2.10 The Court therefore declined to entertain the writ petition on merits and relegated the petitioner to avail the appellate remedy, while granting liberty to file an appeal against the adjudication order and the DRC-07 and directing that, if filed by the stipulated extended date with the requisite pre-deposit, the appeal shall be decided on merits and not dismissed on limitation.
Issue 2 - Effect of alleged non-service of show cause notice and incorrect financial year in DRC-07 on validity of adjudication and demand; plea of violation of natural justice
Legal framework
2.11 The petitioner relied upon Section 73 of the CGST Act read with Rule 142(1A) of the CGST Rules and emphasized the mandatory nature of the requirement of issuance of show cause notice by referring to the use of the word "shall".
Interpretation and reasoning
2.12 The petitioner's principal contention was that no show cause notice had been issued to it prior to passing of the adjudication order, thereby rendering the order void for lack of notice and violation of principles of natural justice; the petitioner also pointed out that the DRC-07 mentioned the wrong financial year.

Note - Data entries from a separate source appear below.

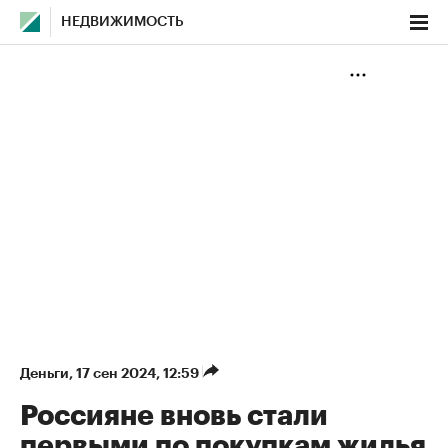
НЕДВИЖИМОСТЬ
Деньги
⁠,
17 сен 2024, 12:59
Россияне вновь стали
первыми по покупкам жилья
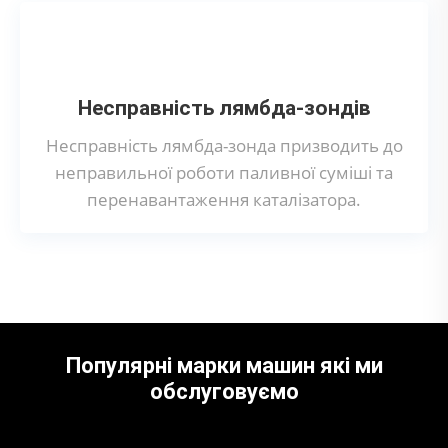
Несправність лямбда-зондів
Несправність лямбда-зонда призводить до
неправильної роботи паливної суміші та
перенавантаження каталізатора.
Популярні марки машин які ми
обслуговуємо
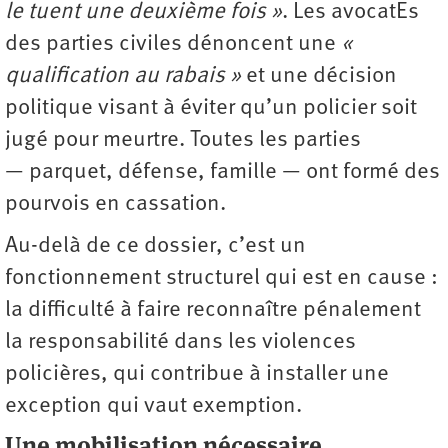
le tuent une deuxième fois »
. Les avocatEs
des parties civiles dénoncent une
«
qualification au rabais »
et une décision
politique visant à éviter qu’un policier soit
jugé pour meurtre. Toutes les parties
— parquet, défense, famille — ont formé des
pourvois en cassation.
Au-delà de ce dossier, c’est un
fonctionnement structurel qui est en cause :
la difficulté à faire reconnaître pénalement
la responsabilité dans les violences
policières, qui contribue à installer une
exception qui vaut exemption.
Une mobilisation nécessaire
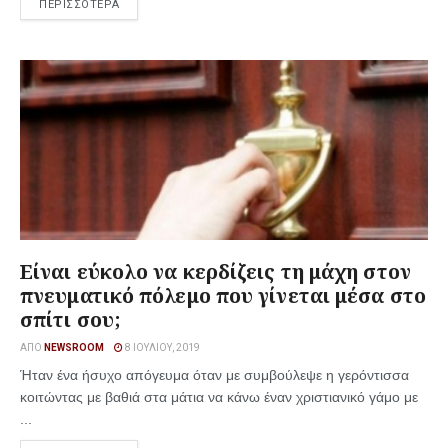
ΠΕΡΙΣΣΟΤΕΡΑ
Είναι εύκολο να κερδίζεις τη μάχη στον
πνευματικό πόλεμο που γίνεται μέσα στο
σπίτι σου;
ΑΠΌ
NEWSROOM
8 ΙΟΥΛΊΟΥ, 2019
Ήταν ένα ήσυχο απόγευμα όταν με συμβούλεψε η γερόντισσα
κοιτώντας με βαθιά στα μάτια να κάνω έναν χριστιανικό γάμο με
...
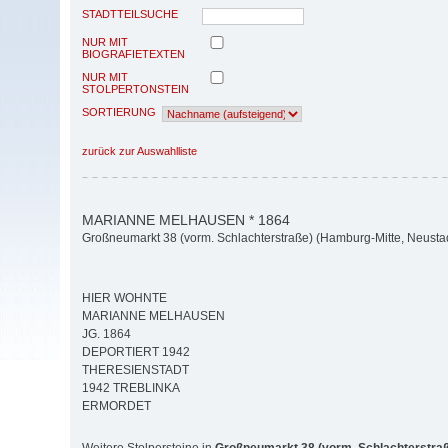
STADTTEILSUCHE
NUR MIT
BIOGRAFIETEXTEN
NUR MIT
STOLPERTONSTEIN
SORTIERUNG
zurück zur Auswahlliste
MARIANNE MELHAUSEN * 1864
Großneumarkt 38 (vorm. Schlachterstraße) (Hamburg-Mitte, Neusta
HIER WOHNTE
MARIANNE MELHAUSEN
JG. 1864
DEPORTIERT 1942
THERESIENSTADT
1942 TREBLINKA
ERMORDET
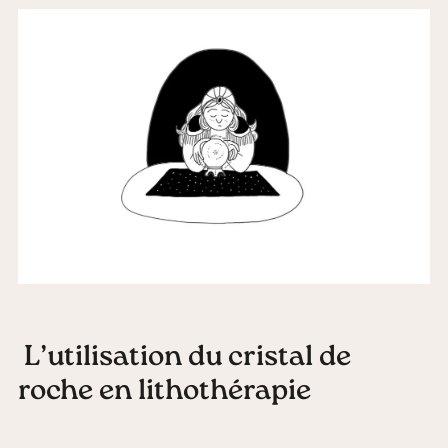
L’utilisation du cristal de
roche en lithothérapie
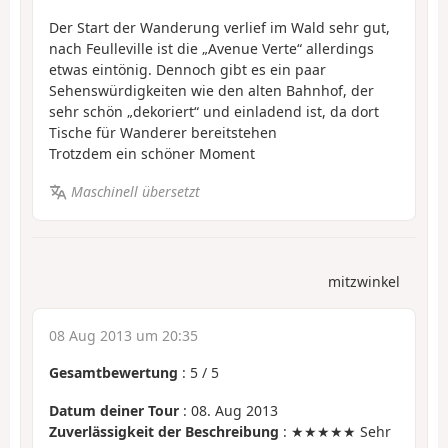
Der Start der Wanderung verlief im Wald sehr gut,
nach Feulleville ist die „Avenue Verte“ allerdings
etwas eintönig. Dennoch gibt es ein paar
Sehenswürdigkeiten wie den alten Bahnhof, der
sehr schön „dekoriert“ und einladend ist, da dort
Tische für Wanderer bereitstehen
Trotzdem ein schöner Moment
Maschinell übersetzt
mitzwinkel
08 Aug 2013 um 20:35
Gesamtbewertung
:
5
/
5
Datum deiner Tour
: 08. Aug 2013
Zuverlässigkeit der Beschreibung
: ★★★★★ Sehr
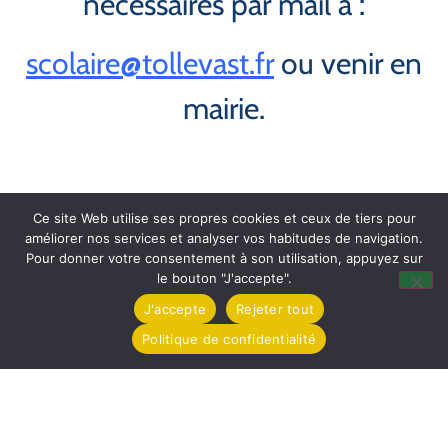
nécessaires par mail à :
scolaire@tollevast.fr
ou venir en
mairie.
Ce site Web utilise ses propres cookies et ceux de tiers pour
améliorer nos services et analyser vos habitudes de navigation.
Pour donner votre consentement à son utilisation, appuyez sur
le bouton "J'accepte".
J'accepte
Rejeter tout
Politique de confidentialité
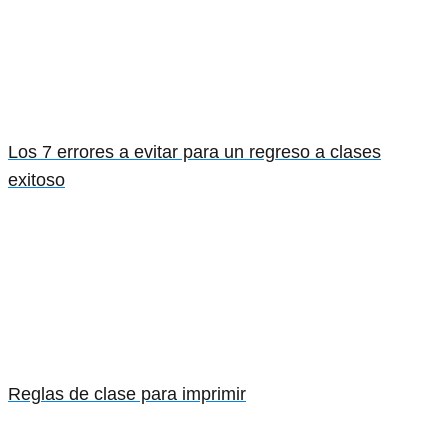
Los 7 errores a evitar para un regreso a clases
exitoso
Reglas de clase para imprimir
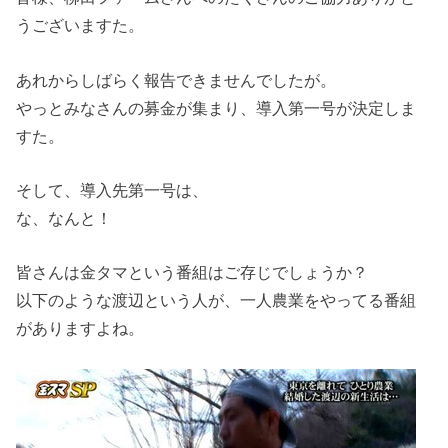
うございますた。
あれからしばらく報告できませんでしたが。
やっとみなさんの募金が集まり、導入第一号が決定しま
すた。
そして、導入先第一号は、
な、なんと！
皆さんは金タマという番組はご存じでしょうか？
以下のような渡辺という人が、一人農業をやってる番組
がありますよね。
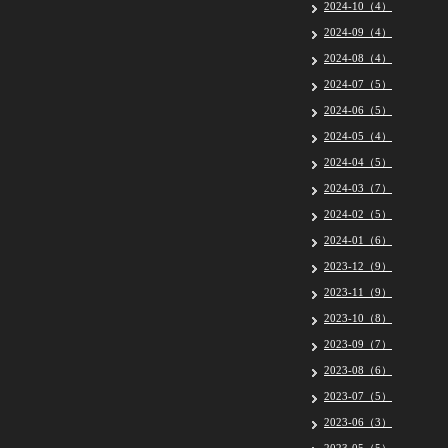
2024-10（4）
2024-09（4）
2024-08（4）
2024-07（5）
2024-06（5）
2024-05（4）
2024-04（5）
2024-03（7）
2024-02（5）
2024-01（6）
2023-12（9）
2023-11（9）
2023-10（8）
2023-09（7）
2023-08（6）
2023-07（5）
2023-06（3）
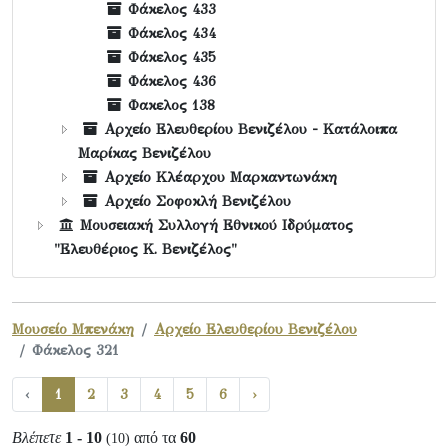
Φάκελος 433
Φάκελος 434
Φάκελος 435
Φάκελος 436
Φακελος 138
Αρχείο Ελευθερίου Βενιζέλου - Κατάλοιπα
Μαρίκας Βενιζέλου
Αρχείο Κλέαρχου Μαρκαντωνάκη
Αρχείο Σοφοκλή Βενιζέλου
Μουσειακή Συλλογή Εθνικού Ιδρύματος
"Ελευθέριος Κ. Βενιζέλος"
Μουσείο Μπενάκη
Αρχείο Ελευθερίου Βενιζέλου
Φάκελος 321
‹
1
2
3
4
5
6
›
Βλέπετε
1 - 10
από τα
60
(10)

2.13 On behalf of the department, it was submitted, with supporting documents, that a common show cause notice had in fact been issued on 1 August 2024 to all noticees, including the petitioner, and that the notice was sent to the registered email address of the petitioner and uploaded on the GST portal; it was further clarified that the DRC-07's reference to financial year 2017-18 was an inadvertent error, whereas the show cause notice and the proceedings related to FY 2023-24.
2.14 The Court examined the email dated 1 August 2024, noting that it was addressed from the department's email and showed the petitioner's registered email ID as one of the recipients. The Court observed that there was no categorical disclosure in the writ petition that the email was not received; nor was a proper rebuttal placed on record regarding non-receipt. At the hearing, a copy of the petitioner's reply dated 10 August 2024 was produced, which indicated that the petitioner had responded to the proceedings.

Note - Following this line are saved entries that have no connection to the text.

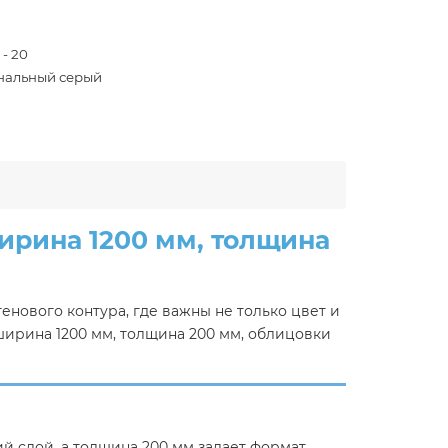
 - 20
нальный серый
ирина 1200 мм, толщина
нового контура, где важны не только цвет и
ширина 1200 мм, толщина 200 мм, облицовки
й слой, а толщина 200 мм задает формат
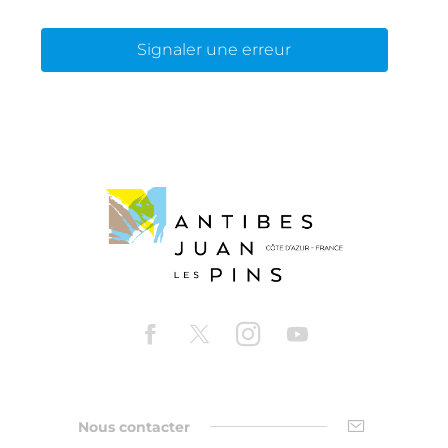
Signaler une erreur
Nous contacter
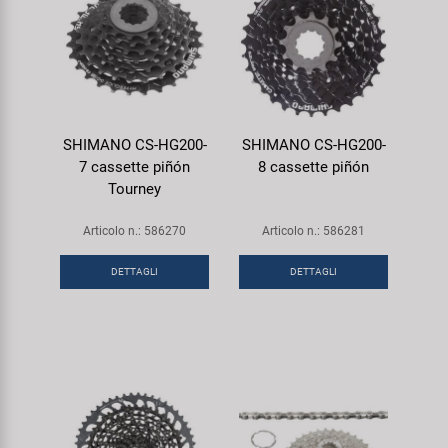
SHIMANO CS-HG200-
SHIMANO CS-HG200-
7 cassette piñón
8 cassette piñón
Tourney
Articolo n.: 586270
Articolo n.: 586281
DETTAGLI
DETTAGLI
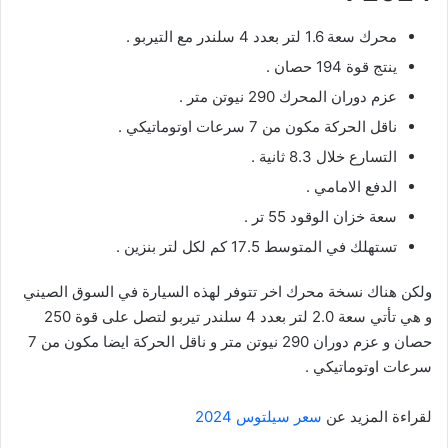
محرك سعة 1.6 لتر بعدد 4 سلندر مع التيربو .
ينتج قوة 194 حصان .
عزم دوران المحرك 290 نيوتن متر .
ناقل الحركة مكون من 7 سرعات اوتوماتيكي .
التسارع خلال 8.3 ثانية .
الدفع الامامي .
سعة خزان الوقود 55 تر .
تستهلك في المتوسط 17.5 كم لكل لتر بنزين .
ولكن هناك نسخة محرك اخر تتوفر لهذه السيارة في السوق الصيني
و هي تأتي سعة 2.0 لتر بعدد 4 سلندر تيربو لتصل على قوة 250
حصان و عزم دوران 290 نيوتن متر و ناقل الحركة ايضا مكون من 7
سرعات اوتوماتيكي .
لقراءة المزيد عن
سعر سيلتوس 2024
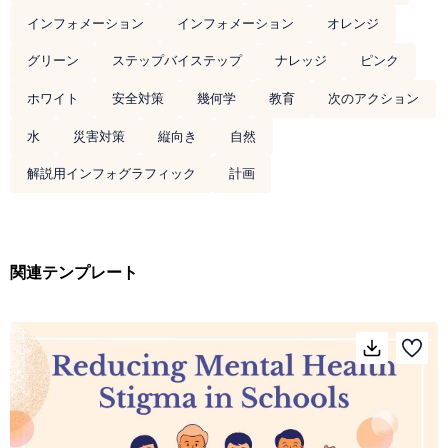
インフォメーション
インフォメーション
オレンジ
グリーン
ステップバイステップ
ナレッジ
ピンク
ホワイト
安全対策
幾何学
教育
次のアクション
水
災害対策
縦向き
自然
解説用インフォグラフィック
計画
関連テンプレート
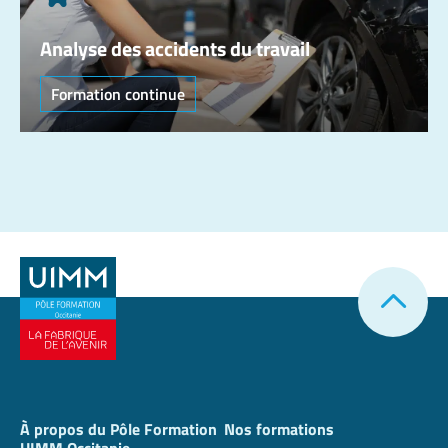
Analyse des accidents du travail
Formation continue
À propos du Pôle Formation
Nos formations
UIMM Occitanie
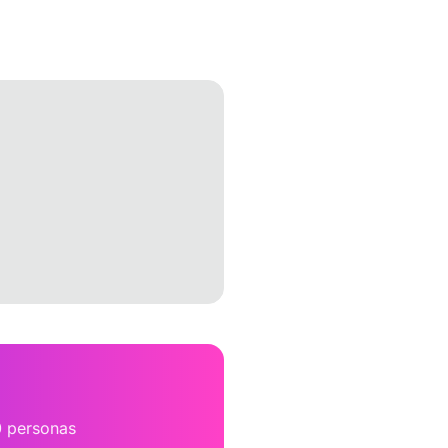
0 personas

2.15 In light of the material produced, the Court held that it was not in dispute that the email dated 1 August 2024 was received by the petitioner and that the petitioner was under a duty to appear and participate fully in the adjudication proceedings, which undermined the plea of absence of show cause notice or violation of natural justice.

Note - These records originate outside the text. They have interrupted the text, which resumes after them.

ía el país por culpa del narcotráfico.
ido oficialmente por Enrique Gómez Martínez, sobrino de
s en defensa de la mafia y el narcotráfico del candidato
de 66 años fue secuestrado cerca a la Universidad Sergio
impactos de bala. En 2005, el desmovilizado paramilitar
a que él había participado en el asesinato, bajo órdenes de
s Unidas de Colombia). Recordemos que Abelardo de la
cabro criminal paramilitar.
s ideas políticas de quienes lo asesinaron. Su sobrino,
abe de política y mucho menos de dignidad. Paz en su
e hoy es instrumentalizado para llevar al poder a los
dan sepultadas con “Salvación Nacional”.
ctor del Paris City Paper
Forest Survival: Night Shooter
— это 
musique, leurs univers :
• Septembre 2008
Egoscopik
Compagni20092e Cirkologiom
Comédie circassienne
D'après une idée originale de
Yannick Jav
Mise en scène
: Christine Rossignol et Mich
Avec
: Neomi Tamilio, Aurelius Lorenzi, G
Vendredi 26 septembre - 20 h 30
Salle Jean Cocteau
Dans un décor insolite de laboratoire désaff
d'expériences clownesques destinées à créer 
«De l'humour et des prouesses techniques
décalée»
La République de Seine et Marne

2.16 As regards the incorrect mention of the financial year as 2017-18 in DRC-07, the Court treated this as an "inadvertent error", especially since the show cause notice and substantive proceedings related to FY 2023-24. The Court found that such a mistake in DRC-07 could not be characterized as a "fatal error" vitiating the entire adjudication or demand.
Conclusions
2.17 The Court concluded that the requirement of issuance and service of a show cause notice had been substantially complied with, that the petitioner had notice of the proceedings and an opportunity to respond, and that no violation of principles of natural justice was made out on that ground.
2.18 The Court further concluded that the misdescription of the financial year in DRC-07 was a non-fatal, inadvertent error which did not, by itself, invalidate the adjudication order or the demand, and that such issues could appropriately be raised and examined in the statutory appeal.
2.19 On the combined effect of these findings, the Court held that neither the plea of absence of show cause notice nor the clerical error in DRC-07 constituted a ground to set aside the impugned order in writ proceedings, and that the petitioner's remedy lay in filing an appeal under Section 107 of the CGST Act within the extended time granted.